### TASK TO COMPLETE
Reproduce verbatim every line of text read from the records that follow, omitting the pictures themselves.

### ENTRIES PROVIDED
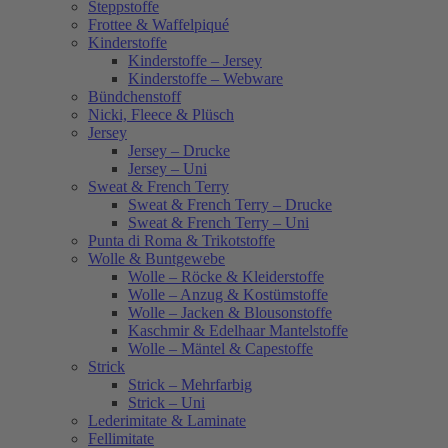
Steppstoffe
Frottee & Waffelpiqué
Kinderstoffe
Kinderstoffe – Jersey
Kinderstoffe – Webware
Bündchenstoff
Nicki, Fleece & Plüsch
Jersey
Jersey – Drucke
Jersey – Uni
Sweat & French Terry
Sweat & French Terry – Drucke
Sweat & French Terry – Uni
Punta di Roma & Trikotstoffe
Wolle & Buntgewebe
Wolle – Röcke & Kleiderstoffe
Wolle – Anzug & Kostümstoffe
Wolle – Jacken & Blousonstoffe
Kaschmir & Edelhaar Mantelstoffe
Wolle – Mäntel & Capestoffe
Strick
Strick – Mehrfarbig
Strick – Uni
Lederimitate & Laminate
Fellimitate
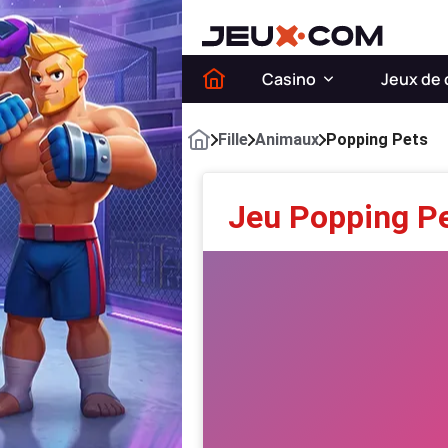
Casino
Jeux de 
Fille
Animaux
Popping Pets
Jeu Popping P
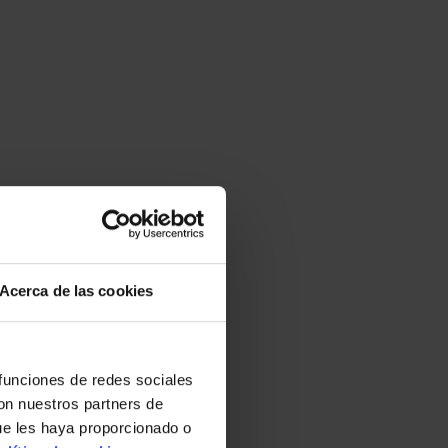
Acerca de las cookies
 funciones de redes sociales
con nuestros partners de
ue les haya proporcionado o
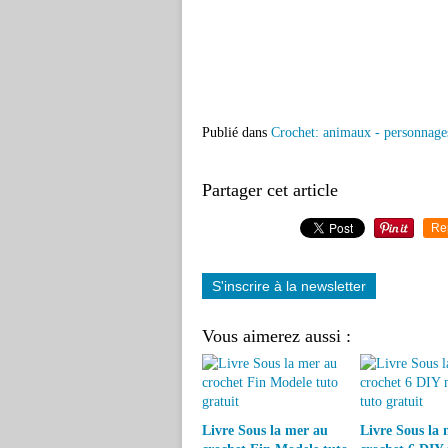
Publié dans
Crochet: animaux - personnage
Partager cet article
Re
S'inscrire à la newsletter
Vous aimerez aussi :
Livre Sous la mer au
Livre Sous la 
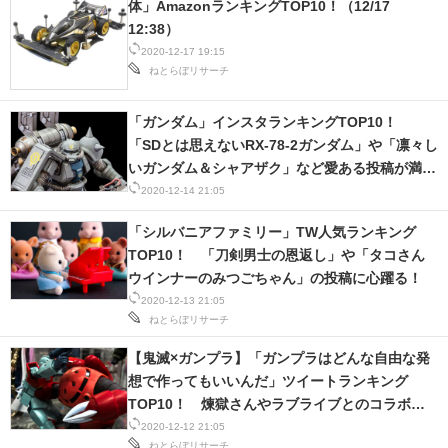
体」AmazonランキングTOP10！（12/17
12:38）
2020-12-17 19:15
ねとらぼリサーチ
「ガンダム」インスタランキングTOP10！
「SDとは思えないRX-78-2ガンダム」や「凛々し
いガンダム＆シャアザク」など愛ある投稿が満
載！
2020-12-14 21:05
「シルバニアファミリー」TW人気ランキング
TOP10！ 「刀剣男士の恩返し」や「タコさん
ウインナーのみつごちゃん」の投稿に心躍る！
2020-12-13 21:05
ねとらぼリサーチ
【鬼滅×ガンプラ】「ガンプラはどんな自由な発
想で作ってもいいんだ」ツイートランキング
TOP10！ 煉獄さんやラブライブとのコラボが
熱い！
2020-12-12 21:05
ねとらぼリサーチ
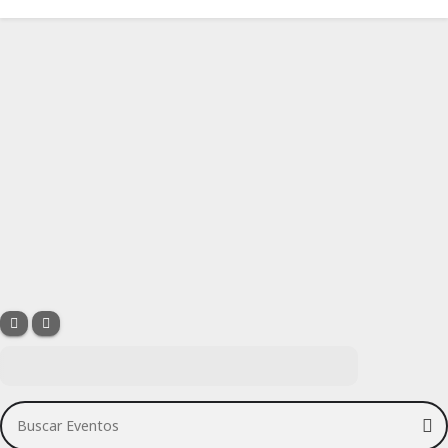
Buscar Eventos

### EXERCISE RESPONSE
Steppstoffe
Frottee & Waffelpiqué
Kinderstoffe
Kinderstoffe – Jersey
Kinderstoffe – Webware
Bündchenstoff
Nicki, Fleece & Plüsch
Jersey
Jersey – Drucke
Jersey – Uni
Sweat & French Terry
Sweat & French Terry – Drucke
Sweat & French Terry – Uni
Punta di Roma & Trikotstoffe
Wolle & Buntgewebe
Wolle – Röcke & Kleiderstoffe
Wolle – Anzug & Kostümstoffe
Wolle – Jacken & Blousonstoffe
Kaschmir & Edelhaar Mantelstoffe
Wolle – Mäntel & Capestoffe
Strick
Strick – Mehrfarbig
Strick – Uni
Lederimitate & Laminate
Fellimitate
Casino
Jeux de 
Fille
Animaux
Popping Pets
Jeu Popping P
Acerca de las cookies
 funciones de redes sociales
con nuestros partners de
ue les haya proporcionado o
Publié dans
Crochet: animaux - personnage
Partager cet article
Re
S'inscrire à la newsletter
Vous aimerez aussi :
Livre Sous la mer au
Livre Sous la 
体」AmazonランキングTOP10！（12/17
12:38）
2020-12-17 19:15
ねとらぼリサーチ
「ガンダム」インスタランキングTOP10！
「SDとは思えないRX-78-2ガンダム」や「凛々し
いガンダム＆シャアザク」など愛ある投稿が満
載！
2020-12-14 21:05
「シルバニアファミリー」TW人気ランキング
TOP10！ 「刀剣男士の恩返し」や「タコさん
ウインナーのみつごちゃん」の投稿に心躍る！
2020-12-13 21:05
ねとらぼリサーチ
【鬼滅×ガンプラ】「ガンプラはどんな自由な発
想で作ってもいいんだ」ツイートランキング
TOP10！ 煉獄さんやラブライブとのコラボが
熱い！
2020-12-12 21:05
ねとらぼリサーチ
Buscar Eventos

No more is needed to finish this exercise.